The “beat girls” that emerged in the wake of the Group Sounds boom tended towards organ-driven beat and dancefloor-friendly ballads.

The CD artwork for Nippon Girls 2. Image: Ace Records

Japanese vowel sounds suit vocals that are both yearning and keening, and the brand leader here was Jun Mayuzumi – “Ai Ga Hoshii No” has a sweet verse, rather reminiscent of Sandie Shaw’s “Long Live Love”, before it cuts into a keening minor-key chorus. I’m hooked immediately. Another frontrunner was the extraordinary looking former model Chiyo Okumura – over a tight, high, fuzzed guitar on “Koi Gurui” (“Love Slave”), Chiyo comes up with a panting, devotional vocal. It’s not hard to see why she became a major star.
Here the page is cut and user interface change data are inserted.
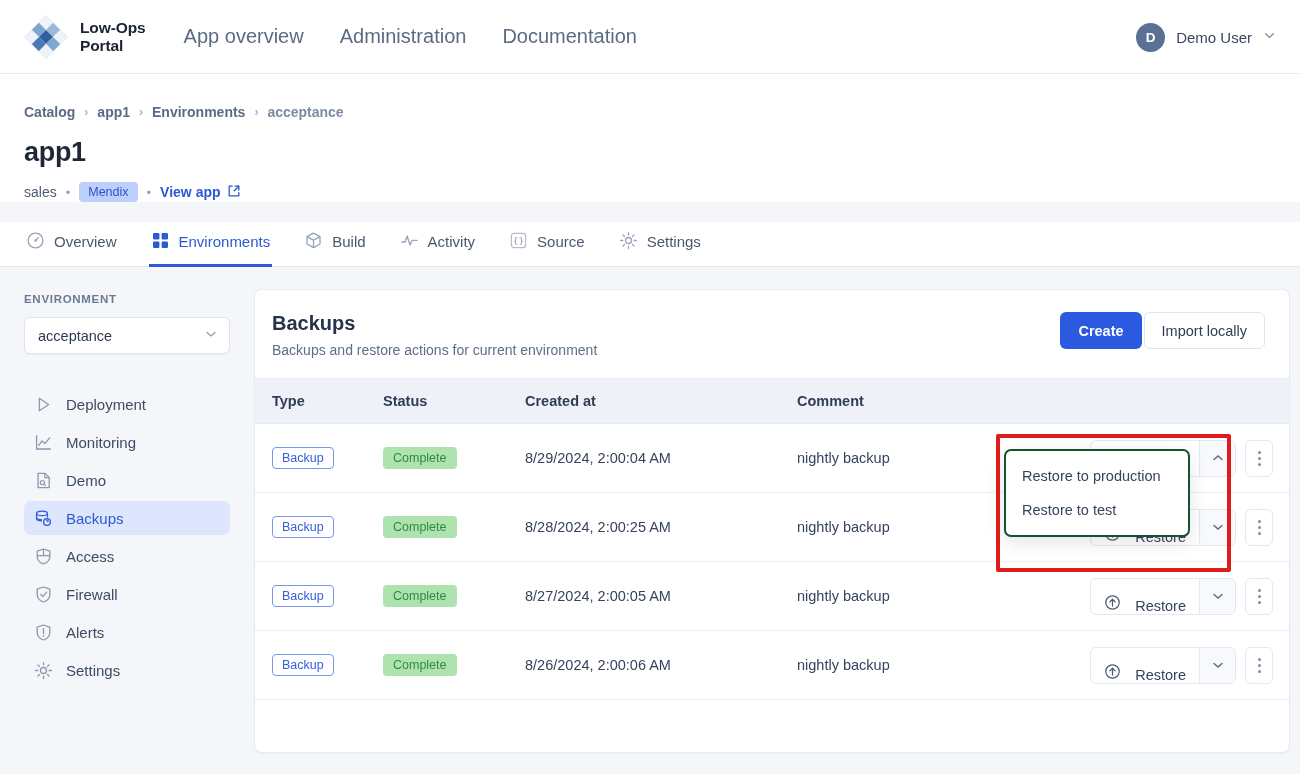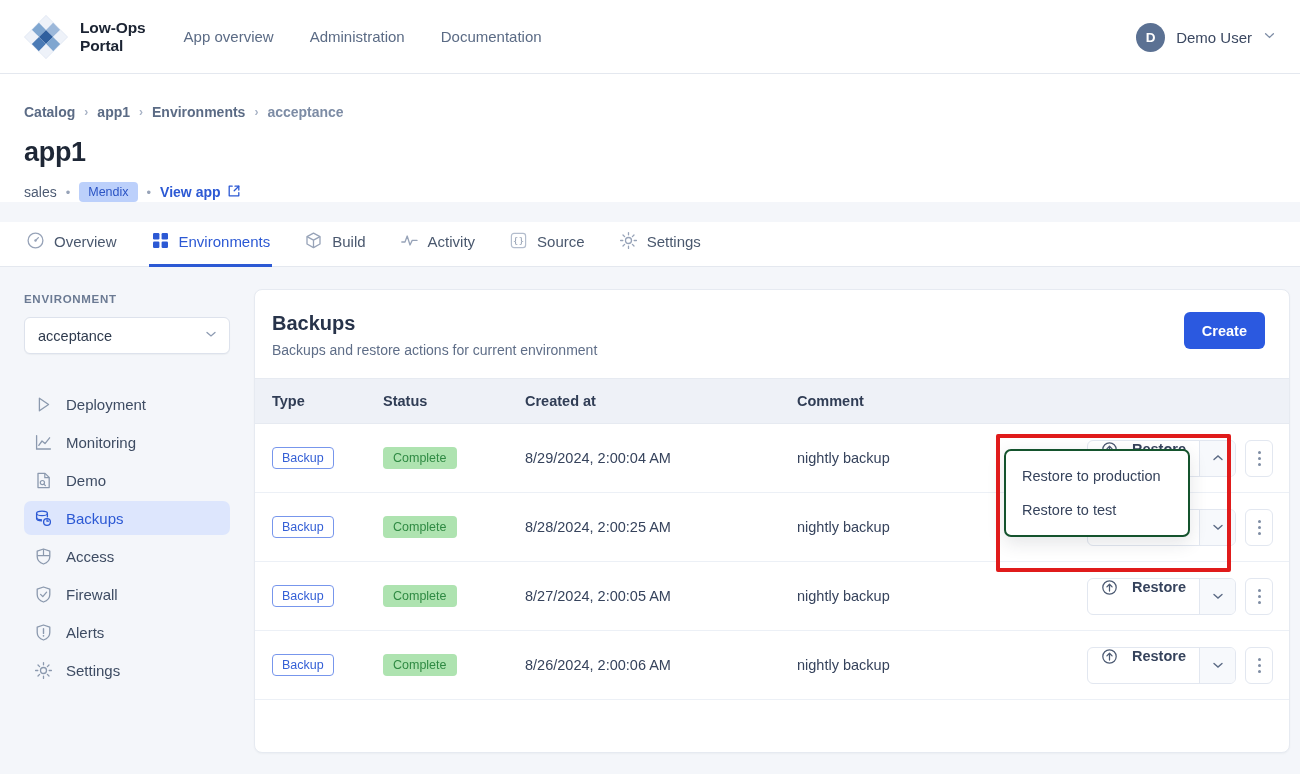"App overview" .nav-link { font-size: 15px -> 20px }
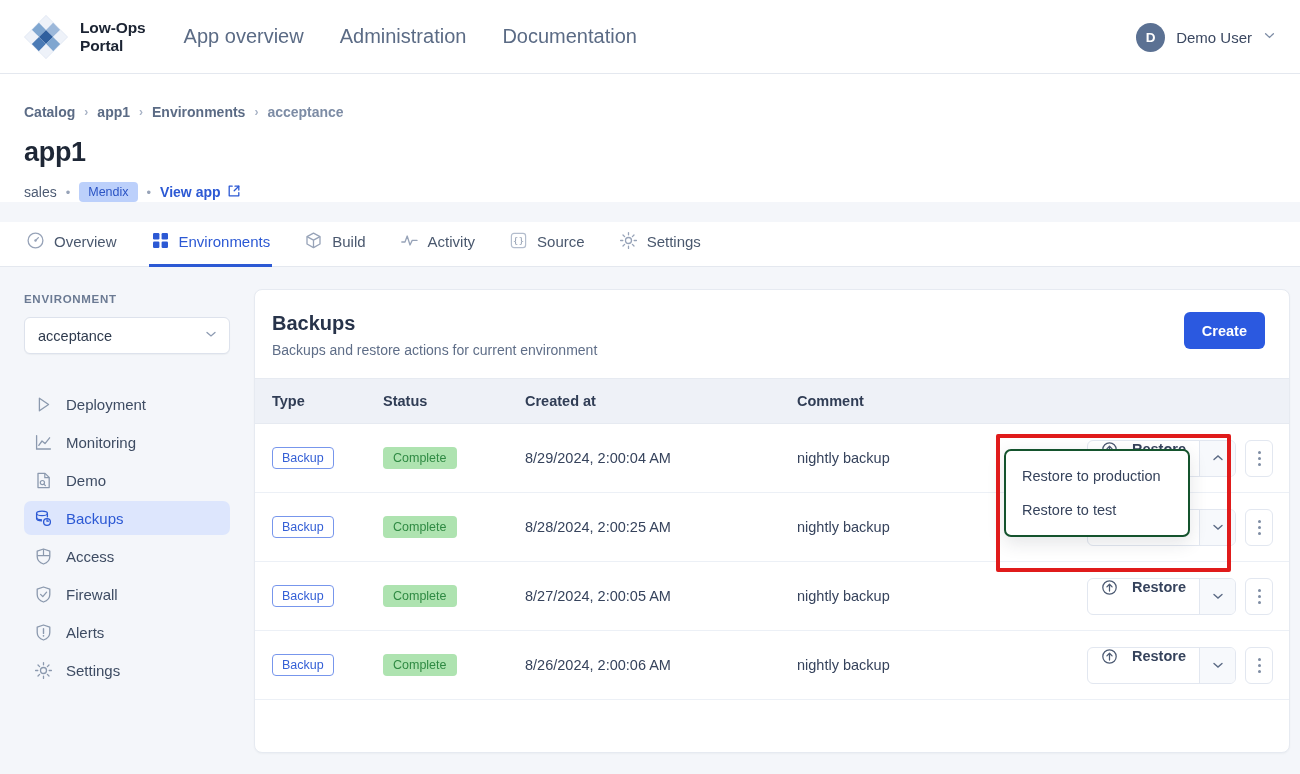"Import locally" button.btn { html: none -> <button>Import locally</button> }
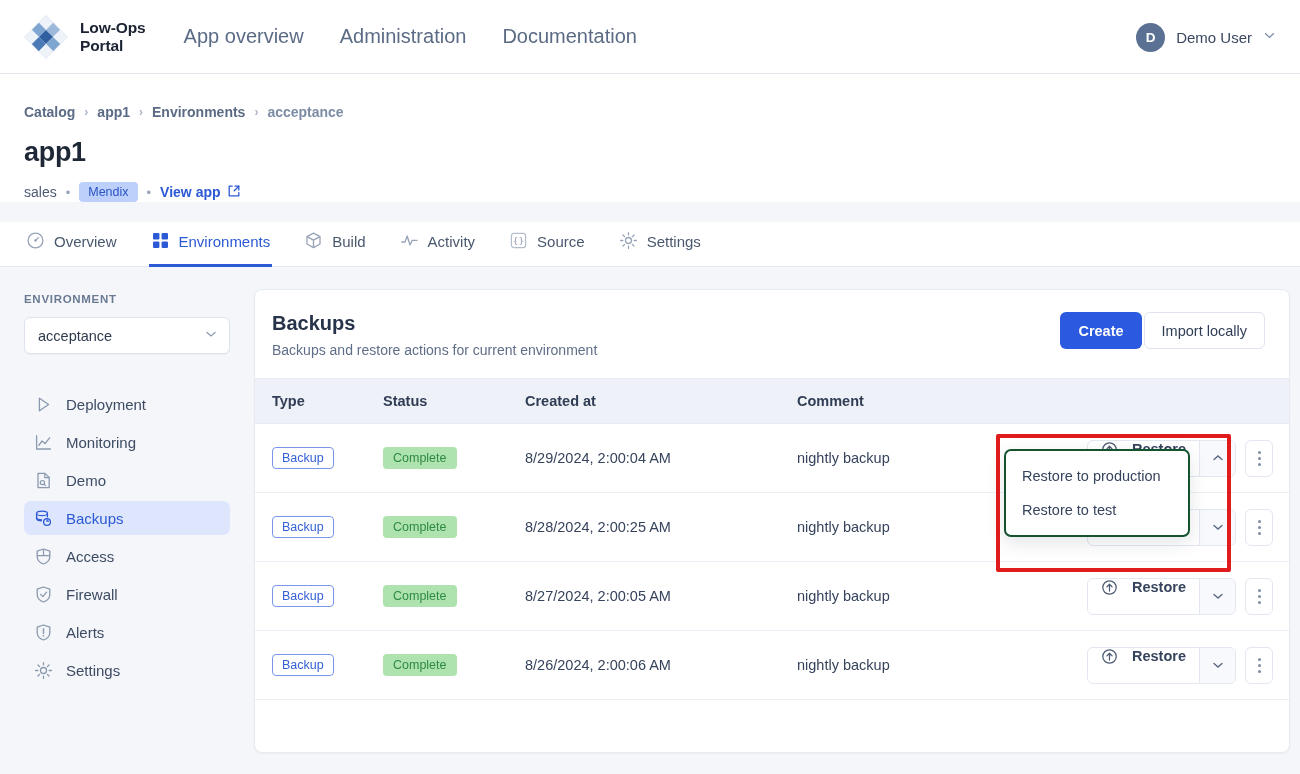"Restore" .split-main { align-items: flex-start -> flex-end; font-weight: bold -> normal }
Anne Mari’s “Wild Party” had been the breakthough single for the beat girls in 1965, riding on a ragged Ventures-like surf sound (complete with a guitar line pinch from the Chantays’ “Pipeline”); her vocal is all over the place, and I’m reminded of actress Anna Karina’s daffy “Roller Girl”. The only vaguely familiar name to western listeners on this collection might be Emy Jackson, famed – if at all – for her extraordinary 1965 surf-beat single “Crying In A Storm”, which sold a million. Her fierce contribution to this compilation, “Namida No Go Go” (which in spite of the title is also sung in English), has an almost parodic teen lyric (“Tell your mama, tell your papa… You don’t know baby, you don’t know… I wanna die!”). She was originally Emy Eaton from Romford, living just up the road from Sandie Shaw in Dagenham, before she moved to Japan aged 13. One of the reasons she sang in English rather than Japanese was that Columbia Records could charge the international rate of 370 yen for her singles rather than the 330 yen that domestic releases cost. The industry never rally changes that much.

Other highlights include Akiko Wada’s “Boy And Girl”, which has an almost masculine vocal (google her name – the poor woman is the Amelie Mauresmo of Japanese pop). It’s reminiscent of French soul/rock growlers like Nino Ferrer – probably no coincidence, as the Japanese loved Sixties French pop at the time, unlike the British and Americans who took three decades to overcome their prejudices and embrace Serge Gainsbourg and his contemporaries. Identical twins the Peanuts were big names with a rather patchy catalogue, but “Tokyo No Hito” is a gem, with a beautiful earworm of a guitar figure; the Bay Beats’ “Kizudarake No Taiyou” has an unlikely Spaghetti Western element to it; “Kiyoko Ito” is backed by woodwind and plucked harp on “Mishiranu Sekai” – always, there are those beautiful, fat basslines.

Looking through the booklet is a treat in itself; the artwork is gorgeous. Any Sixties aesthete will have an instant urge to start collecting the original 45s. Well, good luck with that – the Japanese are protective of this corner of their culture and you won’t have much luck on eBay.

Nippon Girls 2 is also available as a 12-track vinyl album. Ace have plans for a similar Italian Sixties compilation in the new year. These are good times for girl group fans.